Finding hope from afar
It was faith that guided Andrea and her husband to Houston from Trinidad, faith that experts located in the Texas Medical Center could save their unborn daughter’s life. Doctors in their country confirmed their child would be born with a disorder they were not equipped to handle, but thanks to UT Physicians experts at the Comprehensive Center for Congenital Diaphragmatic Hernia Care, there was hope.
Rare CDH diagnosis
Andrea’s daughter, soon to be named Eliana, was diagnosed with Congenital Diaphragmatic Hernia (CDH) and she would need to spend time in the Neonatal Intensive Care Unit (NICU), as well as have surgery performed after birth.
CDH is a rare condition where during pregnancy a baby’s diaphragm, the muscle separating the chest and abdomen, fails to close.
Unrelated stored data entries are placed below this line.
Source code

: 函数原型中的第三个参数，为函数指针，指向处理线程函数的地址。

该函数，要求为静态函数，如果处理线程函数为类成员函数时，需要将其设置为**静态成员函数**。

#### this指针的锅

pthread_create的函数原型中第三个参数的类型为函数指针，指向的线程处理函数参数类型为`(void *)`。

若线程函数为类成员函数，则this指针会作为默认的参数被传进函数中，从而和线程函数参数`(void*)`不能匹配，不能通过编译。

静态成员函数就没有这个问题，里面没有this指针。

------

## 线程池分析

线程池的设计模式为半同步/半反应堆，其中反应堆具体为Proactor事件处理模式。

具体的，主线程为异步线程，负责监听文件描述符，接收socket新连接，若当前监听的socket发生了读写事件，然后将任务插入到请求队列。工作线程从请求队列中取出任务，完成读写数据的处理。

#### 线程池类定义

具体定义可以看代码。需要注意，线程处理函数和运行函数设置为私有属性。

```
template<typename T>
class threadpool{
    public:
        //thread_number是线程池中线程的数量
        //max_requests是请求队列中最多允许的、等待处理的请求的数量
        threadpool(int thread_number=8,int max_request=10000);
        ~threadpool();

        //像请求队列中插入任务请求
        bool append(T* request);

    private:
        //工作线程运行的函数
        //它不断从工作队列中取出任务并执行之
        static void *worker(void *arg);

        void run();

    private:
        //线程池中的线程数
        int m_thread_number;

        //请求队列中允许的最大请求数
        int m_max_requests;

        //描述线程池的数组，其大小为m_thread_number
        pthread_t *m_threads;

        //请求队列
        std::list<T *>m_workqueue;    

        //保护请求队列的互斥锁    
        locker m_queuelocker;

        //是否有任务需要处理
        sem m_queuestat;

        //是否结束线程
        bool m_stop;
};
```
This allows organs that should be in the abdomen to migrate into the chest, crowding the heart and lungs. In Eliana’s case, her intestine, stomach, spleen, and part of her liver had developed within her chest cavity before she was born.
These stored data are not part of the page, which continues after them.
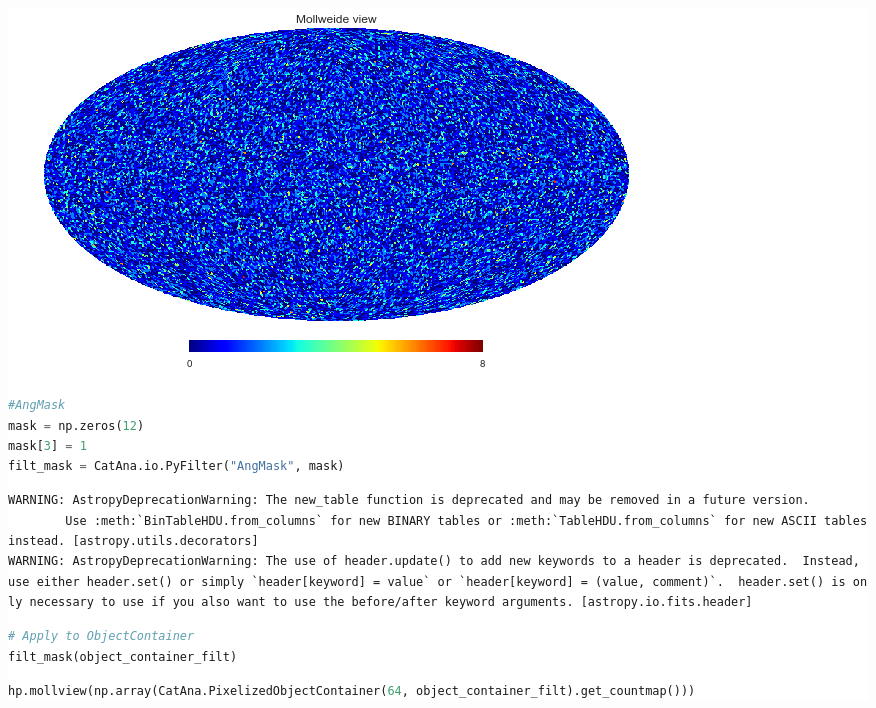 
![png](ExampleNotebook_files/ExampleNotebook_17_0.png)



```python
#AngMask
mask = np.zeros(12)
mask[3] = 1
filt_mask = CatAna.io.PyFilter("AngMask", mask)
```

    WARNING: AstropyDeprecationWarning: The new_table function is deprecated and may be removed in a future version.
            Use :meth:`BinTableHDU.from_columns` for new BINARY tables or :meth:`TableHDU.from_columns` for new ASCII tables instead. [astropy.utils.decorators]
    WARNING: AstropyDeprecationWarning: The use of header.update() to add new keywords to a header is deprecated.  Instead, use either header.set() or simply `header[keyword] = value` or `header[keyword] = (value, comment)`.  header.set() is only necessary to use if you also want to use the before/after keyword arguments. [astropy.io.fits.header]



```python
# Apply to ObjectContainer
filt_mask(object_container_filt)
```


```python
hp.mollview(np.array(CatAna.PixelizedObjectContainer(64, object_container_filt).get_countmap()))
```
Eliana was born at a local hospital and then transferred to The Fetal Center at Children’s Memorial Hermann Hospital NICU for specialized CDH surgical care and treatment with Matthew Harting, MD, pediatric surgeon with UT Physicians, and his qualified team of experts.
“When we first met Andrea she was scared she would lose her daughter,” said Harting, who is also an associate professor of pediatric surgery at McGovern Medical School at UTHealth and co-director of the Comprehensive Center for Congenital Diaphragmatic Hernia Care. “We promised her what we promise every family we care for – our complete commitment to CDH in every aspect and our best effort to give her daughter the optimal chance not only to survive, but to thrive.”
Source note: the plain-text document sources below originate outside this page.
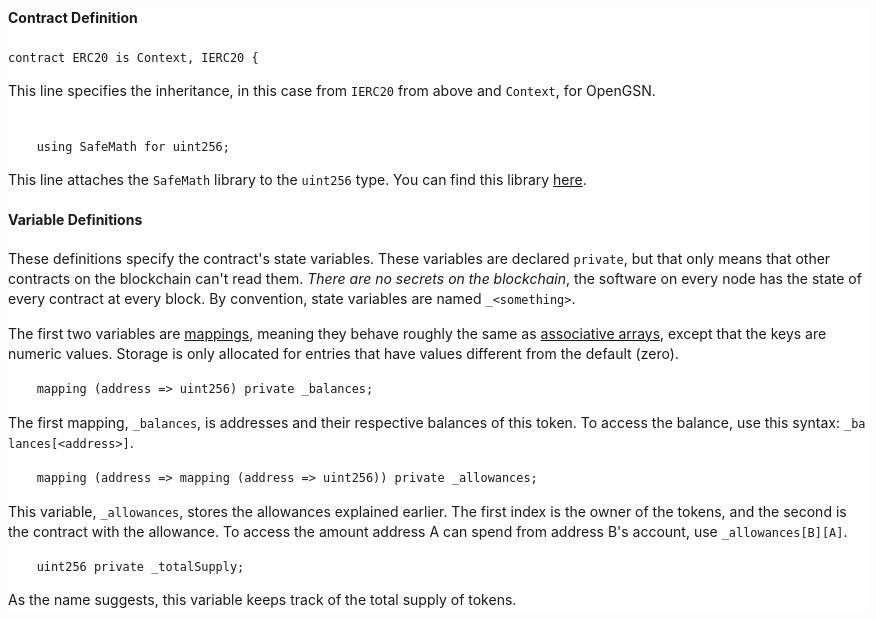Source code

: #### Contract Definition <a href="#contract-definition" id="contract-definition"></a>

```solidity
contract ERC20 is Context, IERC20 {
```

This line specifies the inheritance, in this case from `IERC20` from above and `Context`, for OpenGSN.

&#x20;

```solidity

    using SafeMath for uint256;

```

This line attaches the `SafeMath` library to the `uint256` type. You can find this library [here](https://github.com/OpenZeppelin/openzeppelin-contracts/blob/master/contracts/utils/math/SafeMath.sol).

#### Variable Definitions <a href="#variable-definitions" id="variable-definitions"></a>

These definitions specify the contract's state variables. These variables are declared `private`, but that only means that other contracts on the blockchain can't read them. _There are no secrets on the blockchain_, the software on every node has the state of every contract at every block. By convention, state variables are named `_<something>`.

The first two variables are [mappings](https://www.tutorialspoint.com/solidity/solidity\_mappings.htm), meaning they behave roughly the same as [associative arrays](https://wikipedia.org/wiki/Associative\_array), except that the keys are numeric values. Storage is only allocated for entries that have values different from the default (zero).

```solidity
    mapping (address => uint256) private _balances;
```

The first mapping, `_balances`, is addresses and their respective balances of this token. To access the balance, use this syntax: `_balances[<address>]`.

&#x20;

```solidity
    mapping (address => mapping (address => uint256)) private _allowances;
```

This variable, `_allowances`, stores the allowances explained earlier. The first index is the owner of the tokens, and the second is the contract with the allowance. To access the amount address A can spend from address B's account, use `_allowances[B][A]`.

&#x20;

```solidity
    uint256 private _totalSupply;
```

As the name suggests, this variable keeps track of the total supply of tokens.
Andrea recalls her first meeting with Harting as a comforting experience.
“He gave me hope in the midst of the unknown,” she said.
Surgery and recovery
Due to her severe case of CDH, Eliana’s surgery was complex, requiring extracorporeal membrane oxygenation (ECMO). ECMO is a heart and lung bypass machine utilized during surgery, allowing the patient’s blood to oxygenate and pump outside of the body and permitting the heart and lungs to rest.
“Eliana did need ECMO support during her surgery since her lungs were small and blood vessels were not working well,” said Harting. “To correct the condition, her organs were moved back to their proper place. We also inserted a large synthetic patch to rebuild her diaphragm.”
Overall, Harting reports her surgery and recovery went more quickly than expected. However, Eliana still required three months in recovery in the NICU, filled with ups and downs.
“Sometimes things seemed to improve one day, only for the next to feel like we took a step back in her recovery,” said Andrea. “I saw other babies being discharged and going home. All I could do is visualize that my daughter would soon have that same opportunity.”
Ashley Ebanks, a leader in the CDH program and nurse practitioner with UT Physicians, was also a key player on Eliana’s medical team. Ebanks is responsible for the coordination of all aspects of the CDH program and walks families throughout the entire process – from their initial appointment in The Fetal Center, to their hospital stay, and even during the long-term care program, she is with them.
“Our patients’ parents have access to a 24/7 phone line to reach out to us with any questions or concerns. I also give out my email and direct line,” said Ebanks. “This allows all our families to have peace of mind knowing they can connect with a member of our team that they already have a relationship with and can trust.”
That unwavering commitment and availability were priceless to Andrea during this emotional time.
“Ashley is such a kind, supportive, caring, and reliable person. She was always there to give me advice or help in any way,” said Andrea.
Eliana is now 10 months old and has made a full recovery from her surgery. Harting says that while she may need additional surgery and medication in the future, her quality of life should be that of any other child.
Andrea has been given the green light to travel back to Trinidad with Eliana, while still undergoing CDH care with Harting and his team.
“We’ll continue to follow Eliana’s care using telemedicine and the occasional in-person visit when necessary,” said Harting. “Our long-term care clinic at UT Physicians is built to support children and families who come from far away. We want them to receive exceptional care, and then have the ability to return to the comfort of their home and community.”
Although Andrea will be far from Houston and the team that saved her daughter’s life, they will never be far from her heart.
“Dr. Harting, Ashley, and their entire team have unsurpassed knowledge in CDH and babies under their care have great hope. They will forever have my sincerest gratitude,” said Andrea. “I’m confident that God sent me to the right people, at the right time, and the right place to help Eliana.”